The vote to grant Palestine upgraded nonmember status at the U.N. is described as "a stinging defeat for Israel and the United States": 138 countries in favour (including France, Spain, and Switzerland), 9 opposed (including the fawningly pro-Israeli Canadian government), with 41 abstentions. Israel's latest attack on Gaza may have factored in some decisions to support the resolution.
Perhaps some of you followed the cynical campaign by "Israel, the US and Britain in particular" to coerce the Palestinian authority to renounce accession to the International Criminal Court as an expression of its enhanced status. "Britain said it would abstain in the UN vote [as it did] unless it received assurances that the Palestinians would not seek to extend the jurisdiction of the ICC over the occupied territories. ..." Heaven forbid that the court's writ should extend where it is needed, when the results might be consequential for the powerful.
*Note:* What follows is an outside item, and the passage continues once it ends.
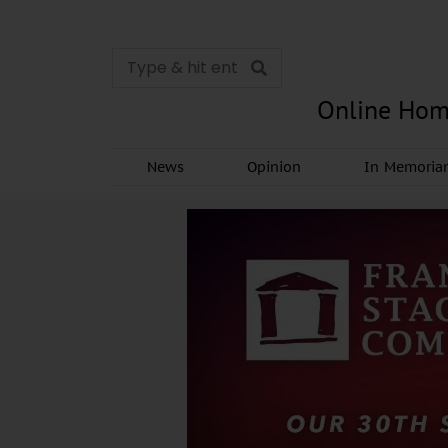
Online Hom
News
Opinion
In Memori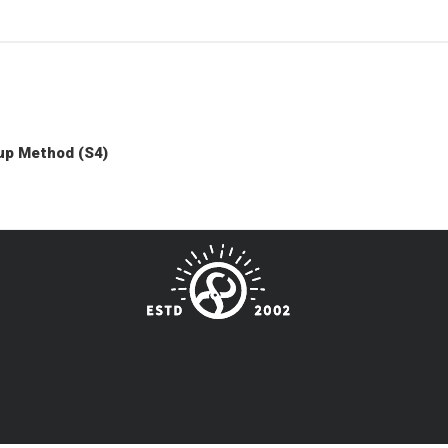
up Method (S4)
The possibility now exists for ongoing, recent, and distant mass atrocities by Israel and its allies to be placed for the first time before an international tribunal -- together with the issues of the Gaza blockade and the ever-spiralling Israeli colonization of the West Bank. It is far from certain that referrals, indictments, and prosecutions will result, given Palestine's and the ICC's vulnerability to great-power pressure. I would hope that all students and activists of genocide and crimes against humanity would support such investigations. Unfortunately, this too seems far from likely, given that many genocide scholars have exhibited classic bystander behaviour toward these crimes, when they have not vocally endorsed them.
Text may be considered final. November 30, 2012.